3
votes

I am testing a large data set (1.5TB, 5.5b records) in athena in both parquet and orc formats. My first test is a simple one, a count query-

SELECT COUNT(*) FROM events_orc
SELECT COUNT(*) FROM events_parquet

The parquet file takes half to run this query as the orc file. But one thing I noticed is that when running a count on a parquet file, it return 0kb as the bytes scanned, where with the orc, it returns 78gb. This makes sense for the parquet because the count is in the meta, no need to scan bytes. The orc also has a meta with the count, but it doesn't seem to be using that meta to determine the counts of these files.

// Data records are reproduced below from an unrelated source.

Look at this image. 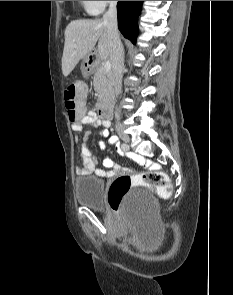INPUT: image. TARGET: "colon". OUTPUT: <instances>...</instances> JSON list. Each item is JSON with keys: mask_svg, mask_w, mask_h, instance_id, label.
<instances>
[{"mask_svg": "<svg viewBox=\"0 0 233 295\" xmlns=\"http://www.w3.org/2000/svg\"><path fill=\"white\" fill-rule=\"evenodd\" d=\"M86 93V86L82 82L72 83L64 91L65 109L69 118L74 122L85 113ZM138 186L154 187L163 197L168 196L171 192L169 180L162 172L150 171L136 176H119L111 183L108 192V203L111 209L119 210L130 191Z\"/></svg>", "mask_w": 233, "mask_h": 295, "instance_id": "obj_1", "label": "colon"}]
</instances>
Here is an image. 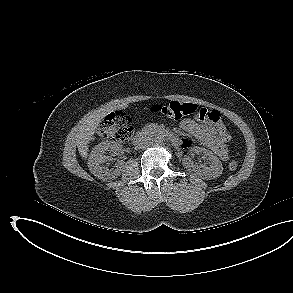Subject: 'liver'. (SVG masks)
<instances>
[{
  "mask_svg": "<svg viewBox=\"0 0 293 293\" xmlns=\"http://www.w3.org/2000/svg\"><path fill=\"white\" fill-rule=\"evenodd\" d=\"M127 104H122L113 108H101L94 111L89 116H86L82 119L81 125L78 127V131L75 135L76 144L79 151V154L83 158L88 157L89 151V142L92 139L95 130L99 126L102 119L113 110L123 109L127 107Z\"/></svg>",
  "mask_w": 293,
  "mask_h": 293,
  "instance_id": "liver-1",
  "label": "liver"
}]
</instances>
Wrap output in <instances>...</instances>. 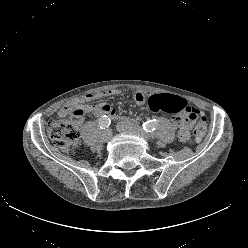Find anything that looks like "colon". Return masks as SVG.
Listing matches in <instances>:
<instances>
[{"label": "colon", "instance_id": "obj_1", "mask_svg": "<svg viewBox=\"0 0 248 248\" xmlns=\"http://www.w3.org/2000/svg\"><path fill=\"white\" fill-rule=\"evenodd\" d=\"M148 106L153 112L163 111L173 114H187L190 119L197 122L193 131L194 142L198 143L202 140L205 134V117L198 109L189 107L183 98L169 94H155L148 98ZM84 114L85 108L80 106L72 112L74 121L55 119L49 122L47 126L48 137L60 151L67 153L77 145L80 132L76 118L82 117Z\"/></svg>", "mask_w": 248, "mask_h": 248}]
</instances>
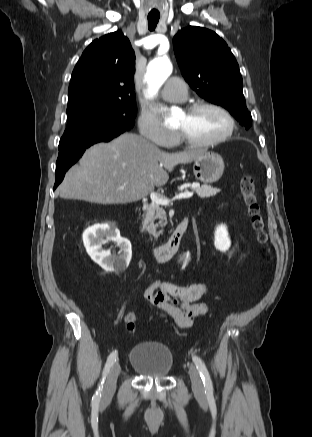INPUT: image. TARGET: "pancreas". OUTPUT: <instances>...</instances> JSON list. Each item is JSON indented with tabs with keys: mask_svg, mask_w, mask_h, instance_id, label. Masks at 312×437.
<instances>
[{
	"mask_svg": "<svg viewBox=\"0 0 312 437\" xmlns=\"http://www.w3.org/2000/svg\"><path fill=\"white\" fill-rule=\"evenodd\" d=\"M193 190L197 193V195L200 198H209L215 196L217 193L220 192V189L213 188L207 185L196 186L193 188ZM166 224H167L166 213L163 210V208L160 206V204L157 203L150 204L147 208V212L143 222V229L148 231L149 234H151L155 238H158V236L163 232L162 230H159V228H162Z\"/></svg>",
	"mask_w": 312,
	"mask_h": 437,
	"instance_id": "cf45deb5",
	"label": "pancreas"
}]
</instances>
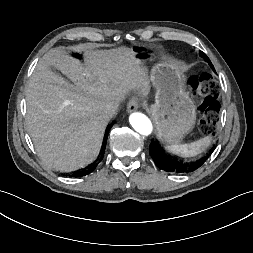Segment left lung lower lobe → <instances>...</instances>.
<instances>
[{
	"mask_svg": "<svg viewBox=\"0 0 253 253\" xmlns=\"http://www.w3.org/2000/svg\"><path fill=\"white\" fill-rule=\"evenodd\" d=\"M200 56L203 57L209 63V65L215 72V69L209 58L202 53H200ZM149 152L158 168L163 169L164 171L167 172H174V173H190L195 171L196 169H198L200 166L203 165V163L208 159V157L211 154L210 152L207 156L195 162L181 163L165 156L153 142L150 145Z\"/></svg>",
	"mask_w": 253,
	"mask_h": 253,
	"instance_id": "0a47b994",
	"label": "left lung lower lobe"
}]
</instances>
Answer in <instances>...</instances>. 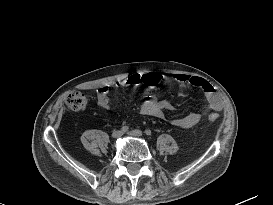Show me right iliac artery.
<instances>
[{
	"label": "right iliac artery",
	"mask_w": 273,
	"mask_h": 205,
	"mask_svg": "<svg viewBox=\"0 0 273 205\" xmlns=\"http://www.w3.org/2000/svg\"><path fill=\"white\" fill-rule=\"evenodd\" d=\"M129 130V126L125 125L121 128L122 132H127Z\"/></svg>",
	"instance_id": "1"
}]
</instances>
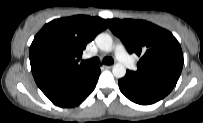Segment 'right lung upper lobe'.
<instances>
[{
    "label": "right lung upper lobe",
    "mask_w": 203,
    "mask_h": 123,
    "mask_svg": "<svg viewBox=\"0 0 203 123\" xmlns=\"http://www.w3.org/2000/svg\"><path fill=\"white\" fill-rule=\"evenodd\" d=\"M106 28L104 19L86 15L55 19L45 24L30 46L33 76L88 68L78 64L82 52L87 43Z\"/></svg>",
    "instance_id": "right-lung-upper-lobe-1"
}]
</instances>
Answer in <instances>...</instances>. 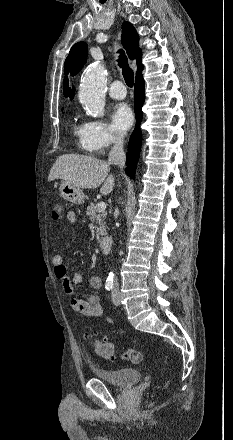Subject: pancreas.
I'll return each instance as SVG.
<instances>
[{
    "label": "pancreas",
    "mask_w": 233,
    "mask_h": 440,
    "mask_svg": "<svg viewBox=\"0 0 233 440\" xmlns=\"http://www.w3.org/2000/svg\"><path fill=\"white\" fill-rule=\"evenodd\" d=\"M86 215L89 216V219L92 222L98 224L96 230V238L98 241H100L101 237L106 235V227L105 223H103V219L105 218L106 213L104 211H98L97 204L91 203L87 207Z\"/></svg>",
    "instance_id": "pancreas-1"
}]
</instances>
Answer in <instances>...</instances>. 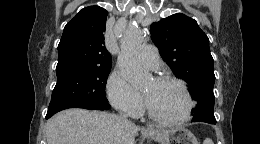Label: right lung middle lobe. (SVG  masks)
I'll return each instance as SVG.
<instances>
[{"instance_id":"dd1d6c3e","label":"right lung middle lobe","mask_w":260,"mask_h":144,"mask_svg":"<svg viewBox=\"0 0 260 144\" xmlns=\"http://www.w3.org/2000/svg\"><path fill=\"white\" fill-rule=\"evenodd\" d=\"M111 67L57 68V83L47 115L67 108H87L108 103L105 86Z\"/></svg>"}]
</instances>
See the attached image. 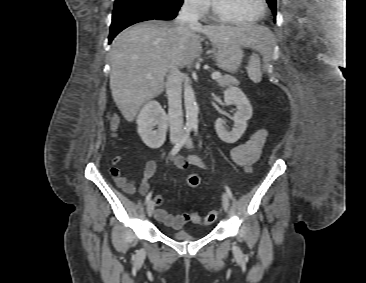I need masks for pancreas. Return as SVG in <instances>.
I'll return each instance as SVG.
<instances>
[{"label":"pancreas","mask_w":366,"mask_h":283,"mask_svg":"<svg viewBox=\"0 0 366 283\" xmlns=\"http://www.w3.org/2000/svg\"><path fill=\"white\" fill-rule=\"evenodd\" d=\"M217 82L222 87L232 86V85L238 86L240 84V82L237 79H235L234 77H232L230 75L221 76L220 78L217 79Z\"/></svg>","instance_id":"1"}]
</instances>
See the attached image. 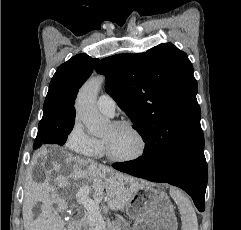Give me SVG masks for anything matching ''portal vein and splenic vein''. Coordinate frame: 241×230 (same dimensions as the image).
I'll list each match as a JSON object with an SVG mask.
<instances>
[{"instance_id": "obj_1", "label": "portal vein and splenic vein", "mask_w": 241, "mask_h": 230, "mask_svg": "<svg viewBox=\"0 0 241 230\" xmlns=\"http://www.w3.org/2000/svg\"><path fill=\"white\" fill-rule=\"evenodd\" d=\"M88 193L89 188L82 189L76 194V200L88 211L89 220L99 228L98 230H102L105 227V222L99 211L98 201L90 199Z\"/></svg>"}]
</instances>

Why doesn't Athena use the metadata in the orc file to determine the count, where it clearly does with parquet files?

2
is your data compressed in case of ORC ?Prabhakar Reddy

2 Answers

1
votes

The answer is as you say that Athena reads the Parquet metadata, but not the ORC. There is no reason besides that feature not being in the version of Presto and/or ORC serde that Athena uses.

I've also noticed that Athena reads too much data when using ORC, it doesn't skip columns it should, etc. I think the Athena ORC serde is just old and doesn't have all the optimisations you would expect. Athena is after all based on a very old Presto version.

0
votes

This depends on how those ORC files were created. Could you explain a bit how did you ETL in the data and what are the table definitions?

There are few indexes that ORC has:

Indexes ORC provides three level of indexes within each file:

file level:

statistics about the values in each column across the entire file

stripe level:

statistics about the values in each column for each stripe

row-level:

statistics about the values in each column for each set of 10,000 rows within a stripe The file and stripe level column statistics are in the file footer so that they are easy to access to determine if the rest of the file needs to be read at all. Row level indexes include both the column statistics for each row group and the position for seeking to the start of the row group.

Athena just like PrestoDb the query engine used by Athena can use these indexes to speed up queries.

I would be extremely surprised if Athena would not be using these bits of information for the queries.